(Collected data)
----------------------------------------
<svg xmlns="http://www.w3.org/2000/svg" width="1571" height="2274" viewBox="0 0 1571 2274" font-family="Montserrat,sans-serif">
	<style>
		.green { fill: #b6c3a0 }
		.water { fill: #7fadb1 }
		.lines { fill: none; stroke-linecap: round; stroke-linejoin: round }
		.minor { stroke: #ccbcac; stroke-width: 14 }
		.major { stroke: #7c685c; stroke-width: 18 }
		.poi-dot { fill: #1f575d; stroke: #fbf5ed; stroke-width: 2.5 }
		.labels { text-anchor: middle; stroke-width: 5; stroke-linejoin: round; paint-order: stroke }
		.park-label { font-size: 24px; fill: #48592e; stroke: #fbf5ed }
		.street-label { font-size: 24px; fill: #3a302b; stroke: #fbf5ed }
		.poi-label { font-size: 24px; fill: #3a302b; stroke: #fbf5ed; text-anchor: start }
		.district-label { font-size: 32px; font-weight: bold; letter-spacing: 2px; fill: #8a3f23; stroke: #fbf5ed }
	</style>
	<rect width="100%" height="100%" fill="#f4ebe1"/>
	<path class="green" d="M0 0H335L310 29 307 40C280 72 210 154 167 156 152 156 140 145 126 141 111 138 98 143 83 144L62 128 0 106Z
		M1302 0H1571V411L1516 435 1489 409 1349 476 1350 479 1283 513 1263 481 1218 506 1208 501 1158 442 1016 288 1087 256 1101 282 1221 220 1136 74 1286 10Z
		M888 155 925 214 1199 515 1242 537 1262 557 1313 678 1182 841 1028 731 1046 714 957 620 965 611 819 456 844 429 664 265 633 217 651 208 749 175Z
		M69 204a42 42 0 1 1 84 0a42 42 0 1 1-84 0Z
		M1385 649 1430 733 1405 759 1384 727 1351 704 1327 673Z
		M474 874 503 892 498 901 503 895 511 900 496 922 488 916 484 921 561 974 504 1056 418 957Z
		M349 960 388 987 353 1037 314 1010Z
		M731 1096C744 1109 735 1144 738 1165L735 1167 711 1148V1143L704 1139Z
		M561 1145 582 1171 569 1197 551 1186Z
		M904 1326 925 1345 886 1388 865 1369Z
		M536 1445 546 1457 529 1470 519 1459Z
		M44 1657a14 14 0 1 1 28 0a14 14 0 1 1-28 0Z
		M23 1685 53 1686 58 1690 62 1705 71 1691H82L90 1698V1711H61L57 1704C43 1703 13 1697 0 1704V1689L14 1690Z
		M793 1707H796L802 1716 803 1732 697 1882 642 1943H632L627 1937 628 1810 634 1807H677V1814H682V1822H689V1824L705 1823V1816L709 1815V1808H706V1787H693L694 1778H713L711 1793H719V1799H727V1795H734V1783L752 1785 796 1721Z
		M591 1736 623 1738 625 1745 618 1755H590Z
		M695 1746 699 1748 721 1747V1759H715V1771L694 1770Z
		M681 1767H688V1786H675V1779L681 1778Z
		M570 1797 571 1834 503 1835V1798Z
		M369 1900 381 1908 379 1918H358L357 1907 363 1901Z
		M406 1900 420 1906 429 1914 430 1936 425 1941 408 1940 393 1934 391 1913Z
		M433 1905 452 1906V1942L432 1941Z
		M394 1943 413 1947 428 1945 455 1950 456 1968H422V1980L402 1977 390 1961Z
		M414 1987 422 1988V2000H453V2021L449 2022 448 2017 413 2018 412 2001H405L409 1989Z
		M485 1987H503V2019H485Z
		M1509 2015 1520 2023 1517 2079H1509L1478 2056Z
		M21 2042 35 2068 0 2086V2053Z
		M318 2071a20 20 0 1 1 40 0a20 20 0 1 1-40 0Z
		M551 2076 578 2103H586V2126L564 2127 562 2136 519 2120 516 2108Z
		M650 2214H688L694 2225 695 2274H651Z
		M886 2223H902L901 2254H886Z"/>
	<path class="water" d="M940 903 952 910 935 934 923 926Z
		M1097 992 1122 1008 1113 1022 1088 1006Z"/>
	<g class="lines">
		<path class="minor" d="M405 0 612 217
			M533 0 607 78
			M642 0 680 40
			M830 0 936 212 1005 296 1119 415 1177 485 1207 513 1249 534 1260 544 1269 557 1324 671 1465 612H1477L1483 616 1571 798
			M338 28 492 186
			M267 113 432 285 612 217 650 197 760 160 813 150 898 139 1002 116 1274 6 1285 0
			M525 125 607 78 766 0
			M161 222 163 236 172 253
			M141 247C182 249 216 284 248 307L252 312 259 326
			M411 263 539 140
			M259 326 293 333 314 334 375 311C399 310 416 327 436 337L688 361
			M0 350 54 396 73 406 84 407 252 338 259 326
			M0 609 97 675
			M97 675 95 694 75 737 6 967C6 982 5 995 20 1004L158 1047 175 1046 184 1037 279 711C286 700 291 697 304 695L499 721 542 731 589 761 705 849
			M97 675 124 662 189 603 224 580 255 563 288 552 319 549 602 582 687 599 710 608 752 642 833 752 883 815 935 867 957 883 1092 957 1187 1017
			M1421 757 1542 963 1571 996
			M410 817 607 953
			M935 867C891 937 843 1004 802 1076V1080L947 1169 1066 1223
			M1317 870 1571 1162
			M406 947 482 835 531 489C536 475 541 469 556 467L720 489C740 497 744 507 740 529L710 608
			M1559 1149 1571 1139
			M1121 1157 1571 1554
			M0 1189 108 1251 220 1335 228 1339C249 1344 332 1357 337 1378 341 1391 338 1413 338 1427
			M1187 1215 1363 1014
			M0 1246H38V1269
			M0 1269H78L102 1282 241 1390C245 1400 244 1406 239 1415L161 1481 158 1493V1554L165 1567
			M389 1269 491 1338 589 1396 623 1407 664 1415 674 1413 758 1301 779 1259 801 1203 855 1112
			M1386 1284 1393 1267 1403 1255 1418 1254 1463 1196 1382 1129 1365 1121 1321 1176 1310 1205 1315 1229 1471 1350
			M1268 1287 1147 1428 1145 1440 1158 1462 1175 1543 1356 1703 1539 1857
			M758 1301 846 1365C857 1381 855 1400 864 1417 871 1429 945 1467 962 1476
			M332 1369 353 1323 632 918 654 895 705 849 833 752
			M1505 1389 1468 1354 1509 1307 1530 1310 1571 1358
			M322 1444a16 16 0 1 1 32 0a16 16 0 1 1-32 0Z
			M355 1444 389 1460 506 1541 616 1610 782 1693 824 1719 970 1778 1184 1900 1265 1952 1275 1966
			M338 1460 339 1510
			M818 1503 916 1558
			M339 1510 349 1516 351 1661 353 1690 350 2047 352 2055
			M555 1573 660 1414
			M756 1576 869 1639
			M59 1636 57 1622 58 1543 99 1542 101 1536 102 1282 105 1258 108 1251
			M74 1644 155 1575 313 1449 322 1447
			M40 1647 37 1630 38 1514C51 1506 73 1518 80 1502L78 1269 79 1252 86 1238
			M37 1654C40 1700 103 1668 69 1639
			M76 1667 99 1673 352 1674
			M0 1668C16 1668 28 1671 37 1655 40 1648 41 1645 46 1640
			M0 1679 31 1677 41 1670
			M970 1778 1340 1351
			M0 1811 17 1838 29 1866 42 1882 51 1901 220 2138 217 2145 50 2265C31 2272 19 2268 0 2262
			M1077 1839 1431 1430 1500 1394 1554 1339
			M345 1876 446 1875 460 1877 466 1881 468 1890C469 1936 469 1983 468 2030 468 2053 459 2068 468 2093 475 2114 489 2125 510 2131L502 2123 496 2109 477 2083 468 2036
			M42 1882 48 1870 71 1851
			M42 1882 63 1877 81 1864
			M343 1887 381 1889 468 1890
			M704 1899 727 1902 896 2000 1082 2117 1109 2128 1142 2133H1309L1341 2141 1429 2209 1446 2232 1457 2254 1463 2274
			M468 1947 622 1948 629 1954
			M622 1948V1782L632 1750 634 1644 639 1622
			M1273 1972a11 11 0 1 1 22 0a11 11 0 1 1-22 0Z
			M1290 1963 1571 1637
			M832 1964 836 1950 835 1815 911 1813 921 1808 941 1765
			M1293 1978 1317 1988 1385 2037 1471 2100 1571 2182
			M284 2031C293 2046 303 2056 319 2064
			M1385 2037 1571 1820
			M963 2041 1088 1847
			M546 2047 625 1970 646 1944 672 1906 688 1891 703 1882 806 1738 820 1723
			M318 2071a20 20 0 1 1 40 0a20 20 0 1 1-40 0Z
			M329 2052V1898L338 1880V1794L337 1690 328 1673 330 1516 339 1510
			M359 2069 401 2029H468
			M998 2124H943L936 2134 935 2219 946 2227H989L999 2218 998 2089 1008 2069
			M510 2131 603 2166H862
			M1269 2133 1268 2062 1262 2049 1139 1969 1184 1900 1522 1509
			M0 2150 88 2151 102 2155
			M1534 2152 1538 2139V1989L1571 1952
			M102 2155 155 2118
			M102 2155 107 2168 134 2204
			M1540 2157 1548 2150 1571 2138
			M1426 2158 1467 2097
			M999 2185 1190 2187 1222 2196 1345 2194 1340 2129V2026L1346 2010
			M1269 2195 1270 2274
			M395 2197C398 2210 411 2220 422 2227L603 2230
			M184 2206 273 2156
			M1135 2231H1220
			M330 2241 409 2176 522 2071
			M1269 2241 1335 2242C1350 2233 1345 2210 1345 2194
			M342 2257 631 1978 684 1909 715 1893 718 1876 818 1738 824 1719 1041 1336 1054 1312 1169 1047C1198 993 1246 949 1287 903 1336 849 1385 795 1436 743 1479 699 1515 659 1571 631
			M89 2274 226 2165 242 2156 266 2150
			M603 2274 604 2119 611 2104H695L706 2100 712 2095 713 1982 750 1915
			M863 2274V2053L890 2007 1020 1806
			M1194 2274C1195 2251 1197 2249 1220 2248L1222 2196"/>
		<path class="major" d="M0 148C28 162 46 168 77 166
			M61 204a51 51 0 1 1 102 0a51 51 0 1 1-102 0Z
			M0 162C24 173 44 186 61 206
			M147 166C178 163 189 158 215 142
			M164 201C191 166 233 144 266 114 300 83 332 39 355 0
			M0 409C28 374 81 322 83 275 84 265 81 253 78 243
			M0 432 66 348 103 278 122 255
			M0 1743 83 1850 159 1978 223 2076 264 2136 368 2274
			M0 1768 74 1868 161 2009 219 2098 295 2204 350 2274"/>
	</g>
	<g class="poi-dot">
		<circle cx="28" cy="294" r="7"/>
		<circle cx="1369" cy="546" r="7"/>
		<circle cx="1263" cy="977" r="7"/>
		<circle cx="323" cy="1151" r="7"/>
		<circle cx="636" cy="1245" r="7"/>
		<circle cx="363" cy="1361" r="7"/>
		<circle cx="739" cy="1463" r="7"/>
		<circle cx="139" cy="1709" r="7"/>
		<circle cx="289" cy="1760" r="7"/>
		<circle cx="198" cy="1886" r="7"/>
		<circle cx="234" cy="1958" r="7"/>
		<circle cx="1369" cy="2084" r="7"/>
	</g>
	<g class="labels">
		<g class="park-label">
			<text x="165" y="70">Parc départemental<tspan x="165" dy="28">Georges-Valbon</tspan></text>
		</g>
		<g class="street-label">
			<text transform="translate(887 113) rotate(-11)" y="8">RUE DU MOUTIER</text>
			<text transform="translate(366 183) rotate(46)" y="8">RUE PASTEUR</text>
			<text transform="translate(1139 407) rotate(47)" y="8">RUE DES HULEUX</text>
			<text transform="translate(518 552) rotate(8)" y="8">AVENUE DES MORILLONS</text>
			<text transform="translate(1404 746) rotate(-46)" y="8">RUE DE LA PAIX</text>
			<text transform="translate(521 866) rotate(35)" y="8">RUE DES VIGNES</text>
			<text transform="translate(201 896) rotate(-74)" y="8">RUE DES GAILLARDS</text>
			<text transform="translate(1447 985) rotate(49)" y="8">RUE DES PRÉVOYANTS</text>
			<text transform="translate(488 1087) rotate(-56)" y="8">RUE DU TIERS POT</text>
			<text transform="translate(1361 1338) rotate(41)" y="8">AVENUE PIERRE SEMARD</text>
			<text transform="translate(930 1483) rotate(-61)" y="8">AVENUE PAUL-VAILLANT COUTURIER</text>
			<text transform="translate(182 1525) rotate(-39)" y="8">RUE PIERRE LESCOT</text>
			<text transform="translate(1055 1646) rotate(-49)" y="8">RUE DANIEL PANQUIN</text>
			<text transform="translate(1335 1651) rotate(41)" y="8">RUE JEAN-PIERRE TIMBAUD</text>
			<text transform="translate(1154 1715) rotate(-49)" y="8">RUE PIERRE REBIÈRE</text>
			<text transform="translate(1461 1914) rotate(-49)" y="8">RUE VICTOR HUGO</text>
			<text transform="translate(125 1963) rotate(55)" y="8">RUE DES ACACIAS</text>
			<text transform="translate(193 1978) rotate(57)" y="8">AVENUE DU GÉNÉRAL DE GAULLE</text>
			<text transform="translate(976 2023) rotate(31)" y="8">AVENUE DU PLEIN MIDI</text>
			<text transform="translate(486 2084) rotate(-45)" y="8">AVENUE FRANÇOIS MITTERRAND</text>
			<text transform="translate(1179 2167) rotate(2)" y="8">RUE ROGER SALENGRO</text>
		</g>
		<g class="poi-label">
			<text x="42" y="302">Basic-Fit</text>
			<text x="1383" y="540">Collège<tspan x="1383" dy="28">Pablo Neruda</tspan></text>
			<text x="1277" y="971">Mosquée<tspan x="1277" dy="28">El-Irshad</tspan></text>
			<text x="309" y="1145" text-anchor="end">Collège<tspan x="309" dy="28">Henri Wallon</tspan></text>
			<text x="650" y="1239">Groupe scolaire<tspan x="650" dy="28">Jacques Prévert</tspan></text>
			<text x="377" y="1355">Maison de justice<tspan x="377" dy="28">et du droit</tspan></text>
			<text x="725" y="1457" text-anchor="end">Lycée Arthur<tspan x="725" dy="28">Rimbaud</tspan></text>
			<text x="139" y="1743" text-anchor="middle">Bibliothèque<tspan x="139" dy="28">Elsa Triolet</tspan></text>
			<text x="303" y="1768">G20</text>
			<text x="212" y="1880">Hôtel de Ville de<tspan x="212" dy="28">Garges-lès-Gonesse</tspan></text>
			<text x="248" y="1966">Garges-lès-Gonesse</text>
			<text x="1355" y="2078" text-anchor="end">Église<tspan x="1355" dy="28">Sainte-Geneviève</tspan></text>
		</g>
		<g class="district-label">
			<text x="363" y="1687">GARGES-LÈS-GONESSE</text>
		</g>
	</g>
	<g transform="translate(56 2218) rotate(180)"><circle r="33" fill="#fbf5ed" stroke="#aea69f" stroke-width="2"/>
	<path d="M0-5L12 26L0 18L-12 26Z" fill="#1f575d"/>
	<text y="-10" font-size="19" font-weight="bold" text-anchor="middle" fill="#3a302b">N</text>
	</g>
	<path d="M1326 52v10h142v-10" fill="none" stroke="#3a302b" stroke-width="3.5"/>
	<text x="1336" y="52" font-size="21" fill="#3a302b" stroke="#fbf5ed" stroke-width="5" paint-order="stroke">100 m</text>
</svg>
----------------------------------------
### Goal of the exercise
Filter the records for the string "lines" and copy every line that holds it.

### Exercise output
		.lines { fill: none; stroke-linecap: round; stroke-linejoin: round }
	<g class="lines">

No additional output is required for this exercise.